US Secretary of State Antony Blinken on an Africa visit also met representatives from the Tigray People’s Liberation Front.
US Secretary of State Antony Blinken discussed with officials in Ethiopia a dispute with downstream Egypt over Ethiopia’s completion of Africa’s largest hydroelectric dam.
Egypt and Sudan have been in talks with Ethiopia for almost a decade to reach an agreement on the filling and operation of the Grand Ethiopian Renaissance Dam (Gerd).
On the sidelines of the US-Africa Leaders Summit in Washington in December last year, Egypt’s President Abdel Fattah El Sisi reiterated to Blinken the necessity of reaching a legally binding deal.
While details of Blinken’s talks with Ethiopian leaders on the dam issue were not disclosed, Blinken made it clear that the US wants Ethiopia to demonstrate progress in implementing a deal to end the Tigray conflict before normalising relations.
Visiting Ethiopia to repair relations that were strained by the two-year war in the northern region, Blinken met Prime Minister Abiy Ahmed and discussed continuing efforts to solidify peace, restore basic services, and address humanitarian needs.
Still, he stopped short of ushering the country back into a US trade programme.
Ethiopia must ensure “there are no ongoing gross violations of human rights” and establish an “inclusive and credible” transitional justice process, Blinken said in Addis Ababa on Wednesday.
“Then our own ability to move forward on our engagement with Ethiopia, to include economic engagement, will also move forward,” he said.
The US government restricted economic and security assistance to Ethiopia during the war and cut access to the US African Growth and Opportunity Act (Agoa), a duty-free trade programme that had been a boon for the country’s textile sector.
“Certainly we share the aspiration of Ethiopia returning to Agoa,” Blinken said. “It’s moving in the right direction.”
During a visit to a UN logistics warehouse, Blinken announced $331 million in new humanitarian aid, and life-saving support for people affected by conflict, drought, and food insecurity.
Blinken is on a four-day trip to Africa that includes Niger. He is due to visit the African Union, based in Ethiopia, on Thursday.
Hundreds of thousands of people were killed in the Tigray conflict before the peace agreement was signed in November.

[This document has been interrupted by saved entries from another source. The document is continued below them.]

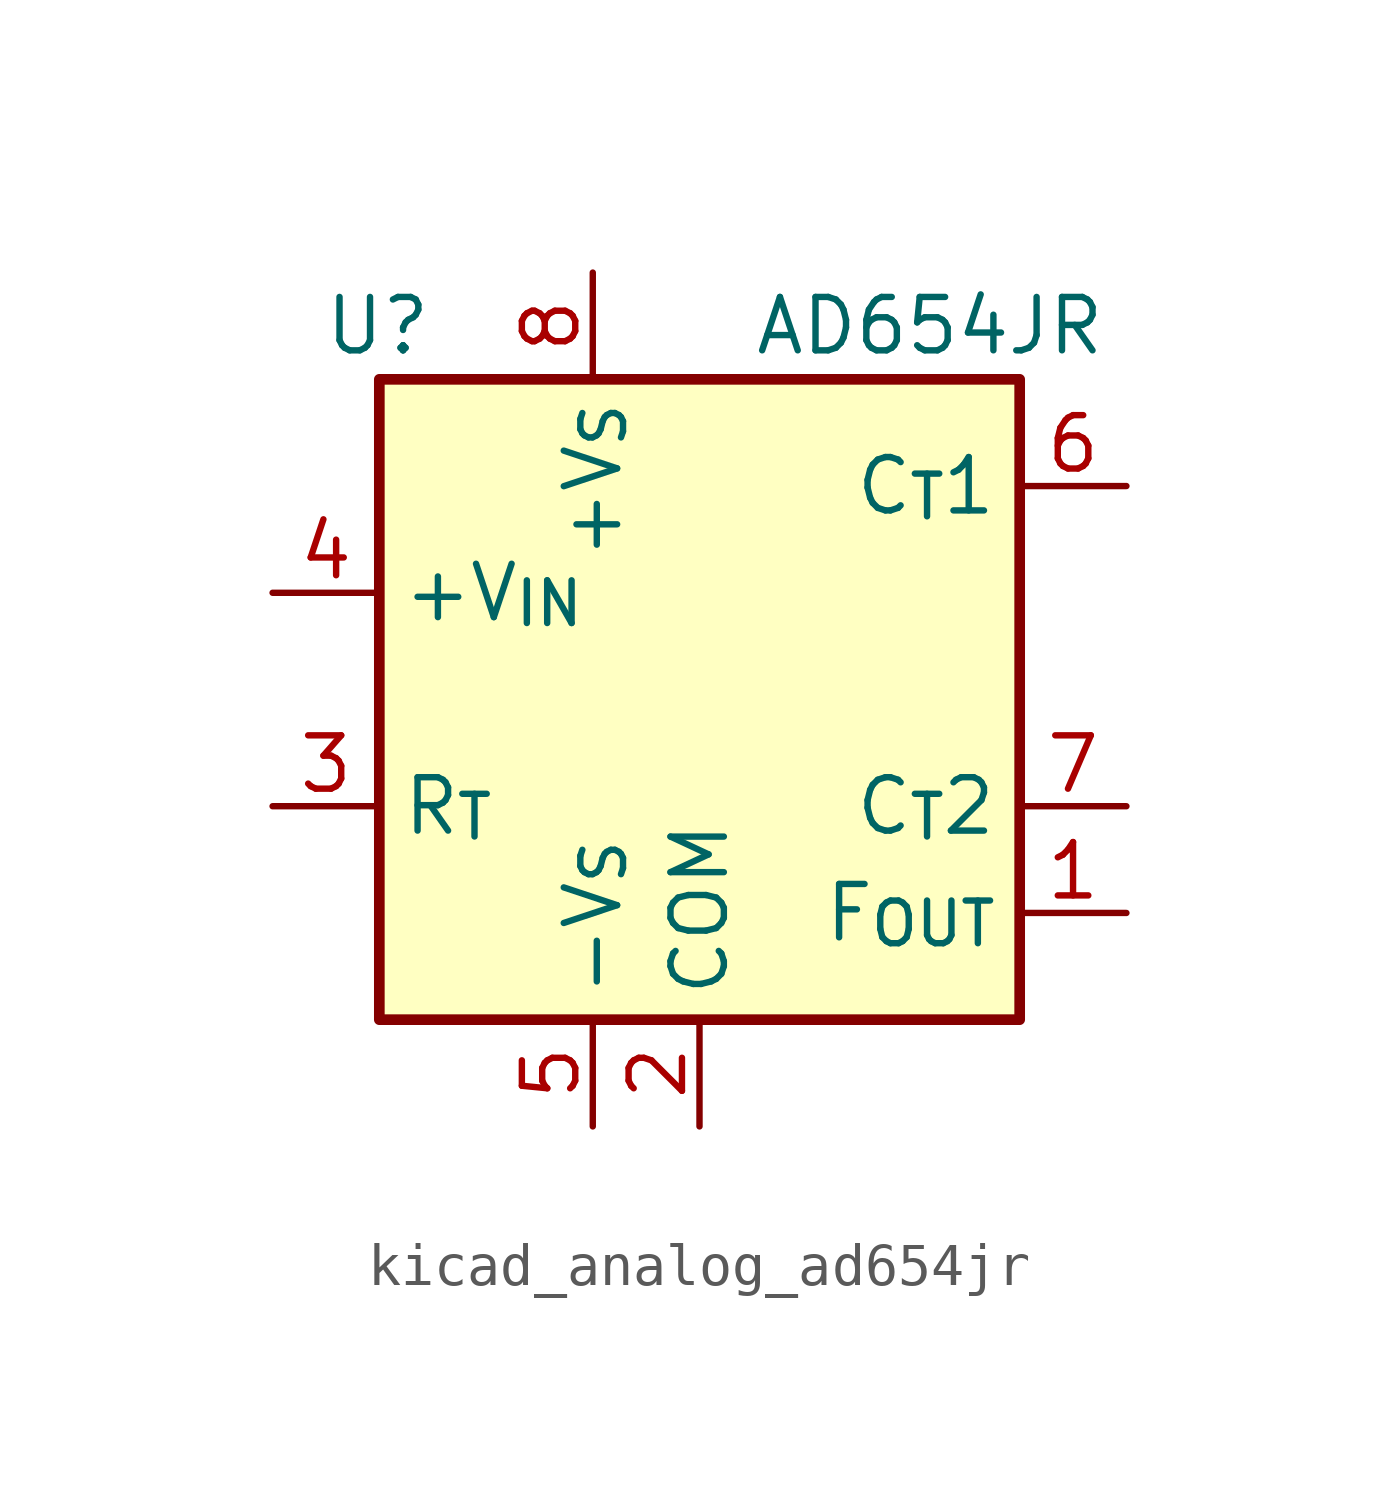
<source format=kicad_sym>
(kicad_symbol_lib
  (version 20220914)
  (generator kicad_symbol_editor)
  (symbol "kicad_analog_ad654jr"
    (property "Reference" "U"
      (at -6.35 8.89 0)
      (effects (font (size 1.27 1.27)) (justify right)))
    (property "Value" "AD654JR"
      (at 1.27 8.89 0)
      (effects (font (size 1.27 1.27)) (justify left)))
    (symbol "kicad_analog_ad654jr_0_1"
      (rectangle (start -7.62 7.62) (end 7.62 -7.62) (stroke (width 0.254) (type default)) (fill (type background))))
    (symbol "kicad_analog_ad654jr_1_1"
      (pin open_collector line (at 10.16 -5.08 180) (length 2.54) (name "F_{OUT}" (effects (font (size 1.27 1.27)))) (number "1" (effects (font (size 1.27 1.27)))))
      (pin power_in line (at 0 -10.16 90) (length 2.54) (name "COM" (effects (font (size 1.27 1.27)))) (number "2" (effects (font (size 1.27 1.27)))))
      (pin input line (at -10.16 -2.54 0) (length 2.54) (name "R_{T}" (effects (font (size 1.27 1.27)))) (number "3" (effects (font (size 1.27 1.27)))))
      (pin input line (at -10.16 2.54 0) (length 2.54) (name "+V_{IN}" (effects (font (size 1.27 1.27)))) (number "4" (effects (font (size 1.27 1.27)))))
      (pin power_in line (at -2.54 -10.16 90) (length 2.54) (name "-V_{S}" (effects (font (size 1.27 1.27)))) (number "5" (effects (font (size 1.27 1.27)))))
      (pin passive line (at 10.16 5.08 180) (length 2.54) (name "C_{T}1" (effects (font (size 1.27 1.27)))) (number "6" (effects (font (size 1.27 1.27)))))
      (pin passive line (at 10.16 -2.54 180) (length 2.54) (name "C_{T}2" (effects (font (size 1.27 1.27)))) (number "7" (effects (font (size 1.27 1.27)))))
      (pin power_in line (at -2.54 10.16 270) (length 2.54) (name "+V_{S}" (effects (font (size 1.27 1.27)))) (number "8" (effects (font (size 1.27 1.27))))))))
</source>
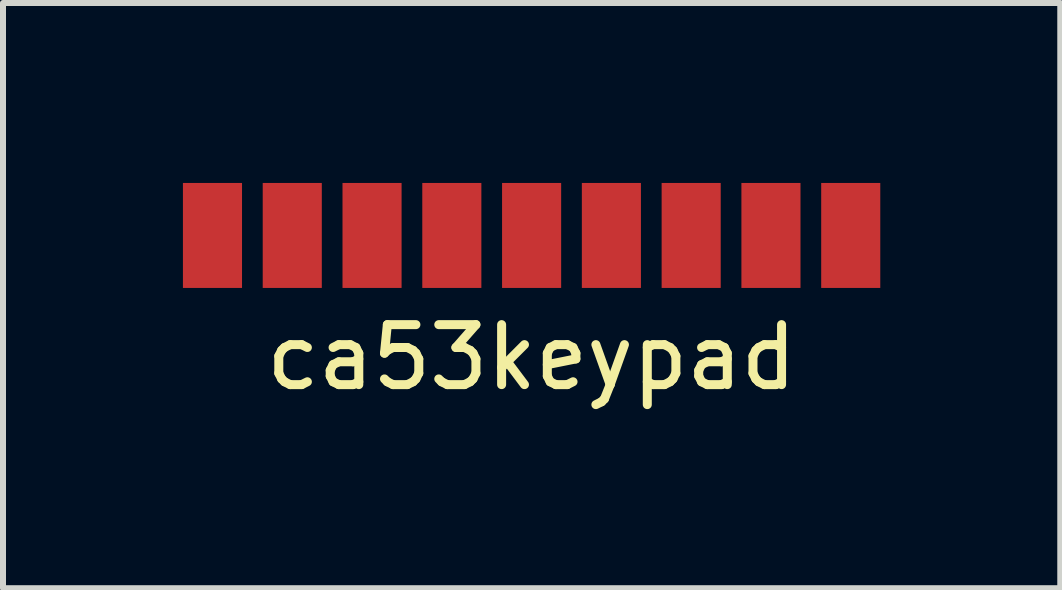
<source format=kicad_pcb>
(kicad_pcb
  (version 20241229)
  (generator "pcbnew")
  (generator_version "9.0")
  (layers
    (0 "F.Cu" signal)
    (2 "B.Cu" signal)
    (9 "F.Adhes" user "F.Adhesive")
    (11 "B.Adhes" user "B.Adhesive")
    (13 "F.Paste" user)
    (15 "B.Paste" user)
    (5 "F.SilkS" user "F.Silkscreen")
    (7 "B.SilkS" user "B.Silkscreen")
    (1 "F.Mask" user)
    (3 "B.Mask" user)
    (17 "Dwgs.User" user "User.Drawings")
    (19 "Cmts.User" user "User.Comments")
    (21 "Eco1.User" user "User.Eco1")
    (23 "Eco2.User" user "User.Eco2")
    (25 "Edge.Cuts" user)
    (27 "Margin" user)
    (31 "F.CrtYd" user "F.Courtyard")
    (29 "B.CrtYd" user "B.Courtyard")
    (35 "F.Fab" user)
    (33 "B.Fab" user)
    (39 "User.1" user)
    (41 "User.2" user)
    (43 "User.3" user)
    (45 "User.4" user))
  (footprint "ca53keypad"
    (layer "F.Cu")
    (at 5.812 0.875)
    (property "Reference" "ca53keypad" (at 0 2.032 0) (layer "F.SilkS") (effects (font (size 1 1) (thickness 0.15))))
    (attr through_hole)
    (pad "1" connect rect (at -5.32 0) (size 0.985 1.75) (layers "F.Cu" "F.Mask"))
    (pad "2" connect rect (at -3.99 0) (size 0.985 1.75) (layers "F.Cu" "F.Mask"))
    (pad "3" connect rect (at -2.66 0) (size 0.985 1.75) (layers "F.Cu" "F.Mask"))
    (pad "4" connect rect (at -1.33 0) (size 0.985 1.75) (layers "F.Cu" "F.Mask"))
    (pad "5" connect rect (at 0 0) (size 0.985 1.75) (layers "F.Cu" "F.Mask"))
    (pad "6" connect rect (at 1.33 0) (size 0.985 1.75) (layers "F.Cu" "F.Mask"))
    (pad "7" connect rect (at 2.66 0) (size 0.985 1.75) (layers "F.Cu" "F.Mask"))
    (pad "8" connect rect (at 3.99 0) (size 0.985 1.75) (layers "F.Cu" "F.Mask"))
    (pad "9" connect rect (at 5.32 0) (size 0.985 1.75) (layers "F.Cu" "F.Mask")))
  (gr_rect
    (start -3 -3)
    (end 14.625 6.755)
    (stroke (width 0.1) (type default))
    (fill no)
    (layer "Edge.Cuts")))
</source>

Communications, banking, and other basic services in the region of more than five million people were cut off and only recently began to resume.
Out of concern for massacres, gang rapes, and other abuses committed by all sides in the fighting, the US imposed sanctions and restricted economic support to Ethiopia.
Bill to rebuild
Ethiopia, facing a post-conflict reconstruction bill of $20 billion, is eager to see economic and other assistance from the US and others return, but there are concerns about how the government will address the widespread human rights abuses.
The government has objected to a UN commission of inquiry and seeks to block its funding.
“There’s a lot to be done,” Blinken told Ethiopian Foreign Minister Demeke Mekonnen. “But the most important thing is to keep the peace that has now taken hold in the north and to strengthen our ties as we move along.”
Humanitarian organisations now returning to Tigray report hunger and lack of medical supplies, with many health centres damaged or destroyed.
A major challenge is the presence of troops from neighbouring Eritrea, which was allied with Ethiopia’s government in the conflict and was not a party to the agreement.
Observers say the Eritreans have pulled back to border areas.
Blinken is expected to meet African Union Commission chairman Moussa Faki Mahamat on Thursday morning.
Blinken will fly to Niger on Thursday, where he will become the first secretary of state to visit the landlocked West African nation.
He will hold discussions on regional security in the Sahel region, where militants have waged an insurgency for almost a decade that has killed thousands of people and displaced millions more.
Terrorist attacks have more than doubled in sub-Saharan Africa since 2016, even as worldwide deaths from terrorism have declined, the UN Development Programme said in a January report.
About half of all terrorism-related deaths were in sub-Saharan Africa, with only four countries — Niger, Somalia, Burkina Faso, and Mali — accounting for more than one-third of the fatalities, it said.